Tracy Sherrod is the editorial director of Amistad, an imprint of HarperCollins and the oldest publisher devoted to African America fiction and nonfiction. Her most recent publications include Zora Neale Hurston’s Barracoon, Jenifer Lewis’s The Mother of Black Hollywood, Michael Twitty’s The Cooking Gene, Dick Gregory’s Defining Moments in Black History, and Jacqueline Woodson’s Another Brooklyn. Currently, she is working on projects with Man Booker Prize winner Paul Beatty, attorney Benjamin Crump, legend Cicely Tyson, Emmy Award winner Steve Harvey, rapper Rakim, and many more.

Karin Slaughter

Karin Slaughter has been published in 120 countries with more than 35 million copies sold across the globe. Her 18 include the “Grant County” and “Will Trent” books, as well as the Edgar-nominated Cop Town and the instant New York Times best-selling novels Pretty Girls and The Good Daughter. Slaughter is the founder of the Save the Libraries project, a nonprofit organization established to support libraries and library programming. A native of Georgia, she lives in Atlanta. Her stand-alone novels Pieces of Her, The Good Daughter and Cop Town are in development for film and television. The Last Widow publishes in August 2019.

J. Ryan Stradal

J. Ryan Stradal is author of the best-selling debut Kitchens of the Great Midwest, a LibraryReads top-ten Favorite of Favorites for 2015 and No. 1 pick in July. It was also named the top novel of 2015 by the Midwest Independent Booksellers Association and the Southern California Independent Booksellers Association. Born and raised in Minnesota, he now lives in Los Angeles, where he cohosts a culinary-themed reading series called Hot Dish. He is also a contributing editor at TASTE. The Lager Queen of Minnesota publishes in July.

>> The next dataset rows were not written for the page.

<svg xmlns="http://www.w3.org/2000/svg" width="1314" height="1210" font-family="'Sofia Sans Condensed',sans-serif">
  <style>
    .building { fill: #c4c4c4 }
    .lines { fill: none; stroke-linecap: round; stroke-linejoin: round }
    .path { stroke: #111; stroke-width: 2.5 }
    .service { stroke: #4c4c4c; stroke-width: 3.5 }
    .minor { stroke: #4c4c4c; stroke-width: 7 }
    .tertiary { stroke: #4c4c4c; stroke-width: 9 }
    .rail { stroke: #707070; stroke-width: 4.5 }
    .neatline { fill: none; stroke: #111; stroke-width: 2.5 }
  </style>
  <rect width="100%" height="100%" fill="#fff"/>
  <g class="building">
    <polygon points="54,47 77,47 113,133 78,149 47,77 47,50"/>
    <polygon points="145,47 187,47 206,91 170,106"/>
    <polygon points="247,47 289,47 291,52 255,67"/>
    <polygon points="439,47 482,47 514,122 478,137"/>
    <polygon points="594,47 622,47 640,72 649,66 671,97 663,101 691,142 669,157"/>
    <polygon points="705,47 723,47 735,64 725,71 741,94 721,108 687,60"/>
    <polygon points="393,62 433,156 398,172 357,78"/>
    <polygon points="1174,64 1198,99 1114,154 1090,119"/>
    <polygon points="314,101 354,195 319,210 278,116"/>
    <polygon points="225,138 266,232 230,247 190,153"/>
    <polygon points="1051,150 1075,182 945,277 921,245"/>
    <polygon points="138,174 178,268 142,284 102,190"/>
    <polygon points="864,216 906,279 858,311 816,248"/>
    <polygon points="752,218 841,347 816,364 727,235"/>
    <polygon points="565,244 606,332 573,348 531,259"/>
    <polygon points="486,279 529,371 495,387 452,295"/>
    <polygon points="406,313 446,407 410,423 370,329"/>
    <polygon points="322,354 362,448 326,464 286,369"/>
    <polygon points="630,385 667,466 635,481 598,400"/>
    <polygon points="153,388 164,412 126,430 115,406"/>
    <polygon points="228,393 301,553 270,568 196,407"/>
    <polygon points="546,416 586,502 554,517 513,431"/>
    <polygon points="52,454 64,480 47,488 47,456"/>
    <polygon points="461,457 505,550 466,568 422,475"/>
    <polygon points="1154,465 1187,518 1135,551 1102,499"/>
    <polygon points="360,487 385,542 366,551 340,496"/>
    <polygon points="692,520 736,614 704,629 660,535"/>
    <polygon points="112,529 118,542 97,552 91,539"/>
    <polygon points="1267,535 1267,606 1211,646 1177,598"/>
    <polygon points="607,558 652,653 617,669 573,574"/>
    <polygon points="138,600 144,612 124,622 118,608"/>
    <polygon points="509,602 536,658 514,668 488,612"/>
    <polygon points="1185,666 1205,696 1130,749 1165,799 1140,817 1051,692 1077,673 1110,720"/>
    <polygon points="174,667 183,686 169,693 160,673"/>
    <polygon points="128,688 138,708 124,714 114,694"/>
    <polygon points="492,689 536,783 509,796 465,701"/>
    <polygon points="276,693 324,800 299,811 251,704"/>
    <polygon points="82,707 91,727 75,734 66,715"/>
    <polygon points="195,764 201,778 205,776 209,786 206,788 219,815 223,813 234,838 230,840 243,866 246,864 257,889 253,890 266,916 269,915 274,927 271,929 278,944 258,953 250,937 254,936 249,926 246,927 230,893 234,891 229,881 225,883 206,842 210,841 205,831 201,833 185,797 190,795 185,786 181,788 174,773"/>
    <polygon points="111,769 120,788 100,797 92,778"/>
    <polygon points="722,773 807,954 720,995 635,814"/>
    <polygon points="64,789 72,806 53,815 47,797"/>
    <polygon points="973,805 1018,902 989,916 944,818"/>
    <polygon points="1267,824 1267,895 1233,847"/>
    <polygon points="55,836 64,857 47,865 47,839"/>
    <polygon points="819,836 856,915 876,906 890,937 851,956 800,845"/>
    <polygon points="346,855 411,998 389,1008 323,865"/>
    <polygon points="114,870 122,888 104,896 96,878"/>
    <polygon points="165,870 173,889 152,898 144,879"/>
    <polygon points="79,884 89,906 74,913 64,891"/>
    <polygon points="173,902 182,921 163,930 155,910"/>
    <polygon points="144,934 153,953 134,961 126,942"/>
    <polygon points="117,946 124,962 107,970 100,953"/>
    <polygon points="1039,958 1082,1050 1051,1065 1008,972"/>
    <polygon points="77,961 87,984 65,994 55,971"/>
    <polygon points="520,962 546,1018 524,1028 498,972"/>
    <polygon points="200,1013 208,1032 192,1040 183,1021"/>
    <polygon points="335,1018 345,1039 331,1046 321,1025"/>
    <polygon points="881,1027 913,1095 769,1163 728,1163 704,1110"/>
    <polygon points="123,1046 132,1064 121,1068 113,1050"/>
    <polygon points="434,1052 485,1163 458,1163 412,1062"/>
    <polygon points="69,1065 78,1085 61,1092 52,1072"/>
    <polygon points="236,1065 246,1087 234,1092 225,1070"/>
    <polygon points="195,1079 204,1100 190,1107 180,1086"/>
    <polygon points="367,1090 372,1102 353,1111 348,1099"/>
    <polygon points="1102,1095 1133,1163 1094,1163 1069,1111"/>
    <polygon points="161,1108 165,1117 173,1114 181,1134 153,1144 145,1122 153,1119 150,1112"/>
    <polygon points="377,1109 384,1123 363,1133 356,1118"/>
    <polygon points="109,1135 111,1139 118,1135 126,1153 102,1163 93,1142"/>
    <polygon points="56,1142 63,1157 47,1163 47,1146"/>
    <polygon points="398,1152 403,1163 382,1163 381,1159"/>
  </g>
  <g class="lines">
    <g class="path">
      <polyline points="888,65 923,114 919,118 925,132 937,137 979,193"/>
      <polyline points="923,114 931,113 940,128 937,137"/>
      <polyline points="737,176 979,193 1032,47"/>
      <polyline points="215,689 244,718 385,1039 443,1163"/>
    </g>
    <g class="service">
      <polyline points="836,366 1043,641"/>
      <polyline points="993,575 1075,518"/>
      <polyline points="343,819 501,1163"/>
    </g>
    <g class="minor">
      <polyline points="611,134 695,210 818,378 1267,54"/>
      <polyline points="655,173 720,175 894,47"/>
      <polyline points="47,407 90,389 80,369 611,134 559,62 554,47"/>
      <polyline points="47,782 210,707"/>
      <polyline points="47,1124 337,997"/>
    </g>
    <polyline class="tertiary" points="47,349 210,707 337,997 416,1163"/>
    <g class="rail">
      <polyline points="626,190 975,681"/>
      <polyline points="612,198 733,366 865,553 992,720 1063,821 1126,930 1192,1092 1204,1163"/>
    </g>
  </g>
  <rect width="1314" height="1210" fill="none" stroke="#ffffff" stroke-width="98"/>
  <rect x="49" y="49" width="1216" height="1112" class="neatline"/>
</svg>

Matt Taibbi is a contributing editor for Rolling Stone and winner of the 2008 National Magazine Award for columns and commentary. His most recent book is I Can't Breathe: A Killing on Bay Street, about the infamous killing of Eric Garner by the New York City police. He is also the author of the New York Times best sellers Insane Clown President, The Divide, Griftopia, and The Great Derangement. He lives in Jersey City, NJ. Hate Inc.: Why Today's Media Makes Us Despise One Another publishes in October 2019.

Caldwell Turnbull

Cadwell Turnbull is the author of literary SF debut The Lesson, which was named a most anticipated 2019 SF title from the Verge, Barnes and Noble Sci-Fi and Fantasy blog, and Publishers Weekly. It has already been optioned by AMC for a TV series. A graduate of North Carolina State University’s Creative Writing MFA in Fiction, Turnbull also has an English MA in Linguistics from the university, and he was winner of the 2014 NCSU Prize for Short Fiction. He lives in Somerville, MA. The Lesson publishes in June 2019.

Lauren Wein

Lauren Wein is Executive Editor at Houghton Mifflin Harcourt, where she concentrates on literary fiction from the United States and abroad, as well as memoir and narrative nonfiction. Some of her titles include Sarai Walker’s Dietland, Hala Alyan’s Dayton Literary Peace Prize–winning Salt Houses, and Rachel Kadish’s National Jewish Book Award–winning The Weight of Ink, as well as works by Amos Oz and Umberto Eco. Her recent and forthcoming titles include best-selling author Lori Gottlieb’s Maybe You Should Talk to Someone, Kate Davies’s In at the Deep End, Elinor Lipman’s Good Riddance, and Adrienne Brodeur’s Wild Game.

Dan Zitt

Dan Zitt is Senior VP of Content Production for Penguin Random House Audio and has more than 20 years of experience in the audiobook industry. Zitt has the creative catalyst for over 2,000 audio productions, collaborating with best-selling authors, notable celebrities, and award-winning narrators. Sixteen of his recordings have been nominated for Grammy Awards, with former President Bill Clinton’s autobiography, My Life, and Carrie Fisher’s The Princess Diarist both winning the award for Best Spoken Word Album. He is also the creator of Ahab.us, a casting website launched in 2015. He currently leads a bicoastal production team that produces more than 1,400 audiobooks a year.